Garrett stood up and put his hands on his hips. He paced around the table, captains watching him as he walked behind them. Officers who’d served with him since the Second Pacific War recognized when their commander was deep in thought.
“How many drones are we facing? Hundreds?” Garrett asked.
“Total single units: close to ten thousand,” Ibarra answered.
“Impossible. The combination of a few dozen of those things almost took out Breitenfeld,” Garrett said.
“You are correct. Good thing I took out an insurance policy before you left,” Ibarra said.
His image shifted to a plot from the fleet leading to Ceres. An icon appeared over an asteroid idling along the fleet’s route.
“I’ll open an IR beam and—”
“Hello?” a hoarse voice came through the speakers. “This is Sven Thorsson of the Ibarra Mining Corp. I’m on asteroid IM-3637. There was some sort of malfunction with our power plant and…my limpet station is gone. I had no communications ability until a few seconds ago. Can anyone hear me?”
“Hello, Sven, this is Chairman Ibarra. Is the cargo secure?”
“Sir! Yes, everything is here. Where are you? What the hell is going on?” Thorsson asked.
“Just hold on, Sven. We’ll send someone over to pick you up shortly. Ibarra out.” He cut the channel as Thorss
on’s panicked voice tried to ask more questions.
Ibarra rubbed his holographic hands together.
“You’re going to like this.”
CHAPTER 7
Lieutenant Hale sat at a small desk in his bunk room. It was definitely his now; the other two lieutenants he shared the berthing with had died on the mission to recover Ibarra from his tower. The dead Marines’ bunks had rumpled sheets and a few loose personal items—mini-Ubis for music, hard-copy photos and an antique Ka-Bar knife—still on them, as if the Marines would be back any moment to clean up before Major Acera saw the mess.
Hale’s Ubi lay on the desk, projecting a screen and keyboard for him to work from. He stared at the blank screen and couldn’t find any words. He’d sat down to write condolence letters to Walsh and Vincenti’s families. That was his duty, to explain how they died to those they loved so there might be some closure, some comfort in knowing that the officer who ordered them into battle cared about their well-being and didn’t send them to their deaths without care or concern.

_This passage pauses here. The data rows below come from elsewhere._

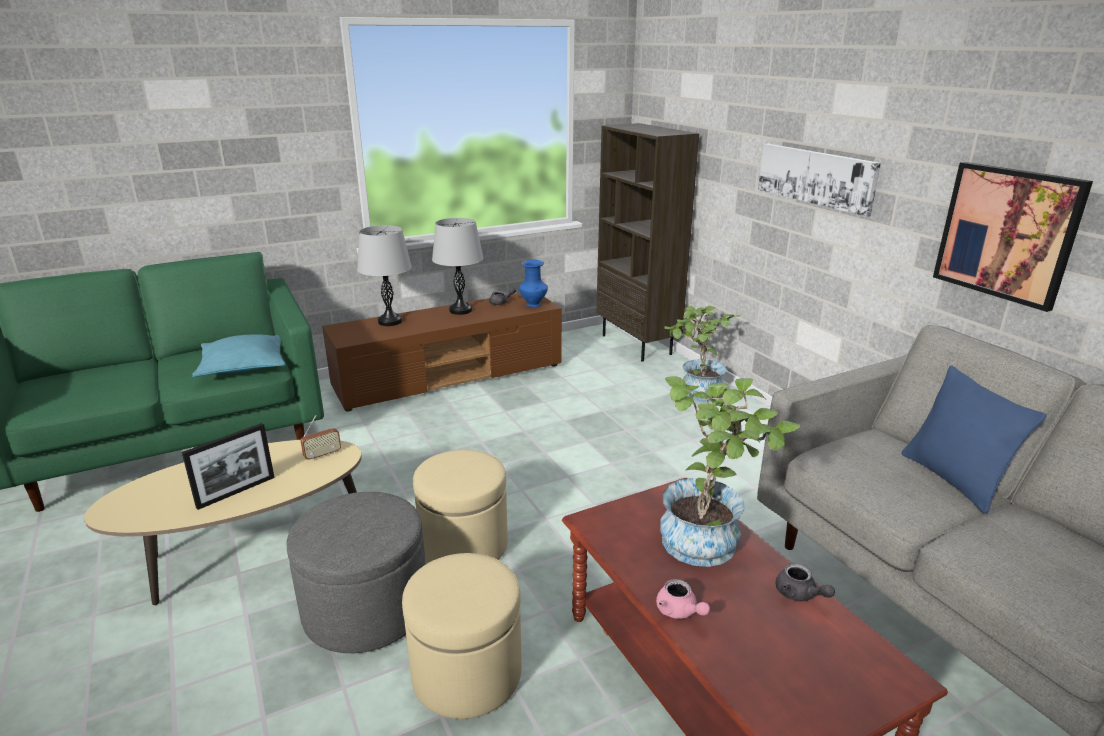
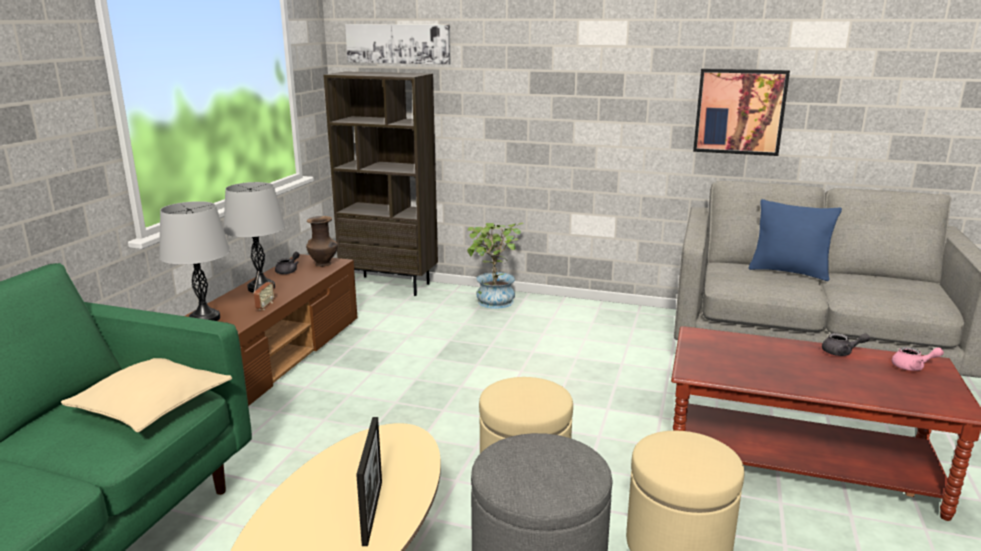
camera: 45 degrees left, 5 degrees down
(244, 366) = (152, 405): turquoise pillow -> beige pillow
(322, 455) = (386, 444): radio -> radio (265, 306)
(533, 305) = (324, 264): blue vase -> brown vase
(679, 612) = (823, 388): pink teapot -> pink teapot (912, 367)
(710, 540) = (760, 349): potted plant -> none
(816, 177) = (572, 95): picture -> picture (398, 44)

The words wouldn’t come to Hale. There was no one to write them to.
The double beep of an incoming call snapped him from his reverie. Hale looked at the caller’s name for a second, then accepted the call.
The screen changed to show his brother, Jared, his fraternal twin, who looked as bad as Hale felt. Jared served in a Marine infantry company, not as specialized as Hale’s strike team but equipped with heavier weapons and more Marines than Hale’s company.

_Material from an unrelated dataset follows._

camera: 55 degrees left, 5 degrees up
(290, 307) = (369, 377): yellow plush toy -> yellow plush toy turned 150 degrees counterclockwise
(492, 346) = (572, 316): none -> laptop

“Ken! Thank God. I haven’t been able to get through to your ship for hours. The IR lines are jam-packed and…are you OK?”
Hale held up his left arm, a pucker of synth-skin over the shrapnel wound.
“Nothing they can’t fix,” Hale said. “How’re things on the Charlemagne? You good?”
“We just offloaded a civilian from an asteroid mine and a lot of weird ammo. You know anything about that?”